In einer oder mehreren Ausführungsformen, die in dem vorstehenden Abschnitt beschrieben wurden, unterdrückt der Filter unerwünschte Frequenzen in einem Ausgang des Schaltverstärkers.

In einer oder mehreren Ausführungsformen, die in den vorstehenden zwei Abschnitten beschrieben wurden, umfasst der Filter ein programmierbares Filterband; und das digitale Steuersystem ist dazu konfiguriert, das Filterband zu verändern, um unerwünschte Frequenzen in einem Ausgang des Schaltverstärkers zu unterdrücken.

In einer oder mehreren Ausführungsformen, die in den vorstehenden drei Abschnitten beschrieben wurden, erregt der gefilterte Ausgang des Schaltverstärkers das Übertragungselement.

In einer oder mehreren Ausführungsformen, die in den vorstehenden vier Abschnitten beschrieben wurden, ist das digitale Steuersystem ferner dazu konfiguriert, den abgestimmten Impuls zur Übertragung am Untertagewerkzeug zu bestimmen.

In einer oder mehreren Ausführungsformen, die in den vorstehenden fünf Abschnitten beschrieben wurden, ist das digitale Steuersystem dazu konfiguriert, den abgestimmten Impuls zur Übertragung durch wenigstens eins von Berechnen des abgestimmten Impulses zur Übertragung und Empfangen des abgestimmten Impulses zur Übertragung zu bestimmen.

In einer oder mehreren Ausführungsformen, die in den vorstehenden sechs Abschnitten beschrieben wurden, umfasst das digitale Steuersystem wenigstens einen Prozessor, der an ein feldprogrammierbares Gate-Array gekoppelt ist.
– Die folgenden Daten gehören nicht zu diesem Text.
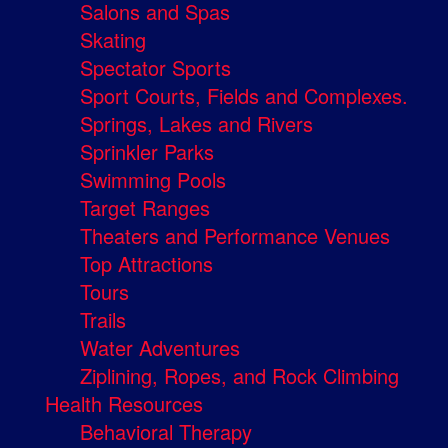
Salons and Spas
Skating
Spectator Sports
Sport Courts, Fields and Complexes.
Springs, Lakes and Rivers
Sprinkler Parks
Swimming Pools
Target Ranges
Theaters and Performance Venues
Top Attractions
Tours
Trails
Water Adventures
Ziplining, Ropes, and Rock Climbing
Health Resources
Behavioral Therapy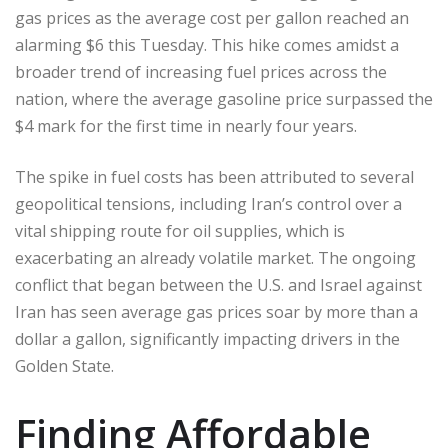
gas prices as the average cost per gallon reached an
alarming $6 this Tuesday. This hike comes amidst a
broader trend of increasing fuel prices across the
nation, where the average gasoline price surpassed the
$4 mark for the first time in nearly four years.
The spike in fuel costs has been attributed to several
geopolitical tensions, including Iran’s control over a
vital shipping route for oil supplies, which is
exacerbating an already volatile market. The ongoing
conflict that began between the U.S. and Israel against
Iran has seen average gas prices soar by more than a
dollar a gallon, significantly impacting drivers in the
Golden State.
Finding Affordable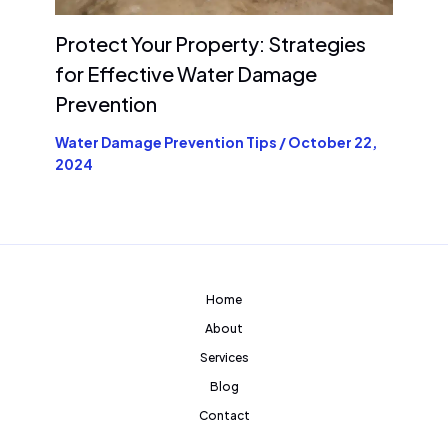
Protect Your Property: Strategies
for Effective Water Damage
Prevention
Water Damage Prevention Tips
/
October 22,
2024
Home
About
Services
Blog
Contact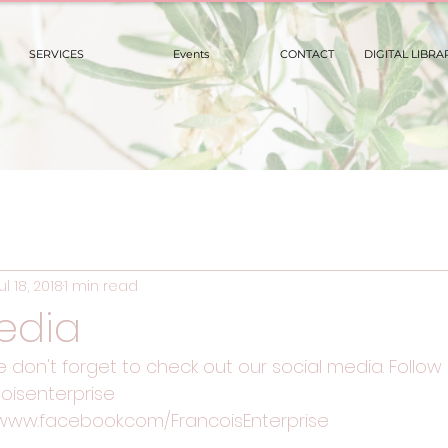
SERVICES
Events
CONTACT
DIGITAL LIBRA
ul 18, 2018
1 min read
edia
se don't forget to check out our social media. Follow 
oisenterprise
/www.facebook.com/FrancoisEnterprise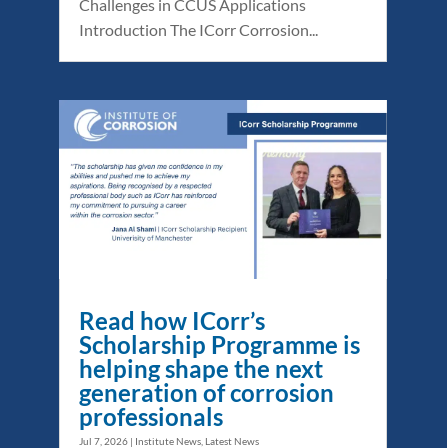
Challenges in CCUS Applications
Introduction The ICorr Corrosion...
Read how ICorr’s
Scholarship Programme is
helping shape the next
generation of corrosion
professionals
Jul 7, 2026
|
Institute News
,
Latest News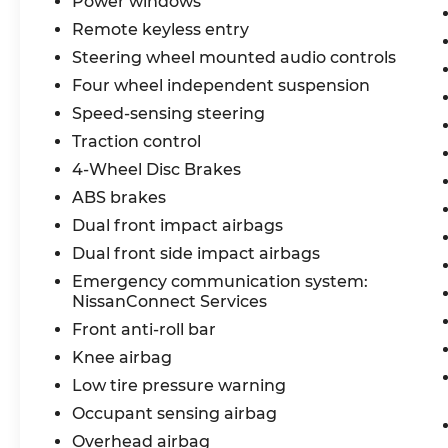
Power windows
Recent Arrival! 30/37 City/Highway MPG
Remote keyless entry
Steering wheel mounted audio controls
Nissan Certified Details:
Four wheel independent suspension
* Roadside Assistance
Speed-sensing steering
* Vehicle History
Traction control
* Transferable Warranty
4-Wheel Disc Brakes
* 7 Year/100,000 Mile Limited Warranty,
ABS brakes
24/7 Hour Roadside Assistance, Carfax
Vehicle History Report, Plus 1 Year Pre-
Dual front impact airbags
Paid Maintenance Included. Gas Powered
Dual front side impact airbags
Nissan Models Only.
Emergency communication system:
* Warranty Deductible: $100
NissanConnect Services
* 167 Point Inspection
Front anti-roll bar
* Limited Warranty: 84 Month/100,000
Mile (whichever occurs first)
Knee airbag
Low tire pressure warning
Bommarito Nissan Ballwin is located at
Occupant sensing airbag
14747 Manchester Road. One mile West of
Overhead airbag
141. We are proud to be a part of Missouri's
In einer oder mehreren Ausführungsformen, die in den vorstehenden sieben Abschnitten beschrieben wurden, gibt das feldprogrammierbare Gate-Array eine Reihe digitaler Impulse an den Schaltverstärker aus.
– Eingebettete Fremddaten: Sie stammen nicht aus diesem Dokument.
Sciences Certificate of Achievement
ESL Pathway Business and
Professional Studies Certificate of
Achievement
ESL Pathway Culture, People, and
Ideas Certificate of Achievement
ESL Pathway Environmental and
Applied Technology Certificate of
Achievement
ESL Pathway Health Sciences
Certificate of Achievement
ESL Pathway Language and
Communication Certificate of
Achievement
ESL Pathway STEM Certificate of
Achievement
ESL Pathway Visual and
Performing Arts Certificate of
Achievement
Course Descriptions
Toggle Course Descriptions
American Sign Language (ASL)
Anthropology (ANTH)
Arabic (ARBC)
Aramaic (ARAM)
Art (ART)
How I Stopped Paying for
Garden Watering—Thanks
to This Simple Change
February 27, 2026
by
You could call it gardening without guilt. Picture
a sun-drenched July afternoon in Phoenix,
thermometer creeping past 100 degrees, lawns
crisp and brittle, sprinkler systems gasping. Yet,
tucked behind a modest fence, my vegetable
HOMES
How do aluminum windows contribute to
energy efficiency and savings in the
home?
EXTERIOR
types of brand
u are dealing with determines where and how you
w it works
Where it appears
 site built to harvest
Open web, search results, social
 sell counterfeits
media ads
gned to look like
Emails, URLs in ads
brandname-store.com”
In einer oder mehreren Ausführungsformen, die in den vorstehenden acht Abschnitten beschrieben wurden, kann ein Wandler zwischen den Filter und das Übertragungselement gekoppelt sein.

In einer oder mehreren Ausführungsformen, die in den vorstehenden neun Abschnitten beschrieben wurden, umfasst das Übertragungselement einen Messwandler.

Daher eignet sich die vorliegende Offenbarung gut, um die genannten sowie darin inhärenten Ziele und Vorteile zu erreichen. Die jeweiligen offenbarten Ausführungsformen sind nur veranschaulichend, und die vorliegende Offenbarung kann in unterschiedlicher, aber äquivalenter Weise abgewandelt und ausgeübt werden, wie es für einschlägige Fachleute mit dem Vorteil der vorliegenden Lehren auf der Hand liegen wird. Darüber hinaus sind hinsichtlich der Einzelheiten der hier gezeigten Konstruktion oder Auslegung keine anderen Einschränkungen als die in den nachfolgenden Ansprüchen beschriebenen vorgesehen. Auch sind die hier beschriebenen Systeme und Verfahren nicht auf eine bestimmte Art von Messwertgeber beschränkt und können an andere Arten von Messwertgebern angepasst werden. Es ist somit deutlich, dass die oben offenbarten jeweiligen veranschaulichenden Ausführungsformen geändert oder abgewandelt werden können und dass alle derartigen Variationen als in den Umfang und Geist der vorliegenden Offenbarung fallend betrachtet werden. Außerdem tragen die Begriffe in den Ansprüchen ihre einfache, gewöhnliche Bedeutung, sowie nicht durch den Patentinhaber ausdrücklich und deutlich anders definiert. Die unbestimmten Artikel „ein“, „eine“, „einer“, „eines“, „einem“ in den Ansprüchen sind derart definiert, dass sie ein oder mehr als eines der Elemente bezeichnen, denen sie vorangestellt sind.